You're right. My comment was harsh and uncalled for. I apologize Mack.


----------



## kevl (Sep 12, 2011)

Any solution for this? 

Will Aperture capture video when tethered? 

Thanks, 
Kev


----------



## alipaulphotography (Sep 13, 2011)

I used 'image capture' today for a shoot as I needed to preview each image on a big screen after each shot to make adjustments. If you need something for live view and focus you might have an issue.


----------



## fantantric (Sep 16, 2011)

Version 2.8.1, which is not the latest version, works with Lion. I called Canon and they had me roll it back.
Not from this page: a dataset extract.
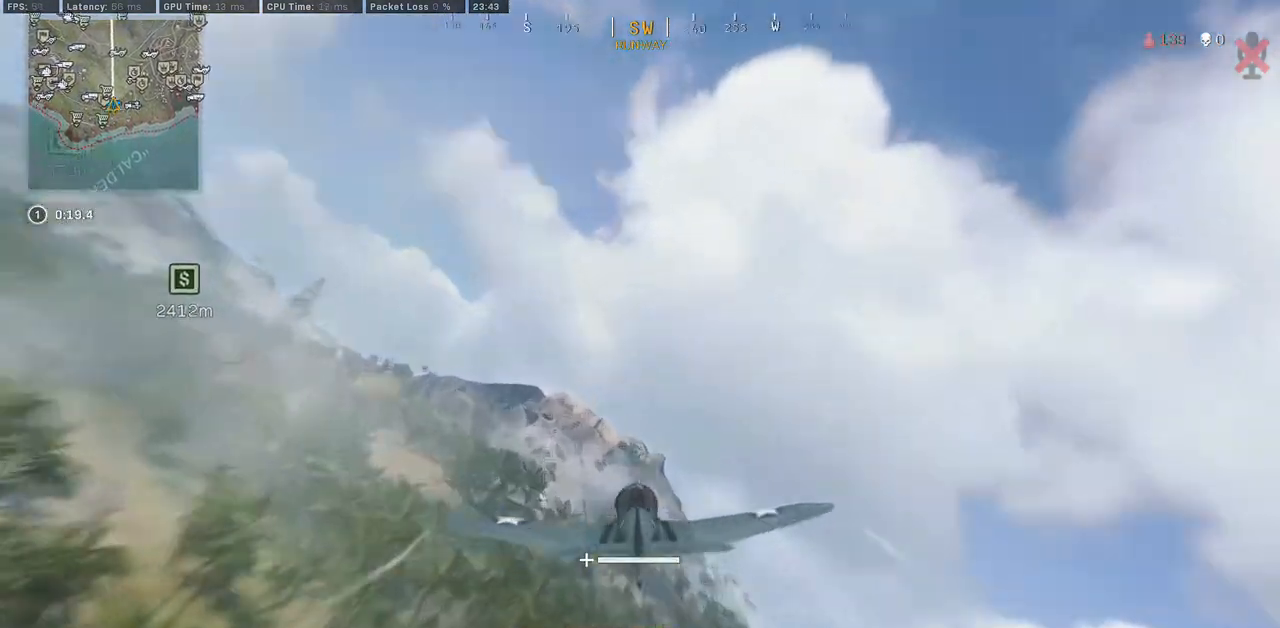
{"keys": ["w"], "mouse": ["right"], "events": [[117, "d", "down"], [317, "d", "up"]]}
Now it works fine.


----------



## kevl (Sep 18, 2011)

I have 2.8.1 from the link above and it won't work on my MBP. :/

UPDATE: I removed the install of the utility I had before, then ran the updater with the disc in my MBP and NOW it works!! YES!!! WOOT!!!


----------



## The Main Event (Sep 18, 2011)

Been running into this problem and thought I'd ask here. Downloaded the 2.8.1 EOS Utility and it's working perfectly. However it can't seem to recognize my camera. I always get the "Error: Can't recognize camera". Did some search but just couldn't remedy this problem. I have the 60D.

Any idea why it's doing that?


----------



## fantantric (Sep 21, 2011)

Version 2.8.1 of the EOS utility works with Lion.


----------



## neuroanatomist (Sep 21, 2011)

The Main Event said:


> Been running into this problem and thought I'd ask here. Downloaded the 2.8.1 EOS Utility and it's working perfectly. However it can't seem to recognize my camera. I always get the "Error: Can't recognize camera". Did some search but just couldn't remedy this problem. I have the 60D.
> 
> Any idea why it's doing that?



Because support for the 60D was added with EOS Utility v2.9.0 - older versions won't recoginze newer cameras. But, newer versions won't run under Lion. Catch 22. Wish I had better news...


----------



## MattStreten (Oct 15, 2011)

Regarding Lion not supporting EOS Utility; I hope this helps. I upgraded the utility that was version 2.6, this was already working on Lion, I just figured I'd update it. Big mistake as I could no longer access the software from Lion! I reverted to the CD I got with the camera, loaded the software and I'm back in business on Lion. This version allows me to shoot with my 5D Mk2 and my 1DS Mk3. I have no idea if it supports other cameras... Good Luck! Matt


----------



## niccyboy (Oct 15, 2011)

I use two MB Pro's and I shoot tethered directly through lightroom or capture one....

I have only updated ONE to Lion because of the compatibility post on here! Just curious is it only the EOS utility? Or will I be able to tethered shoot in LR and Capture 1? Has anyone tried in Lion?


----------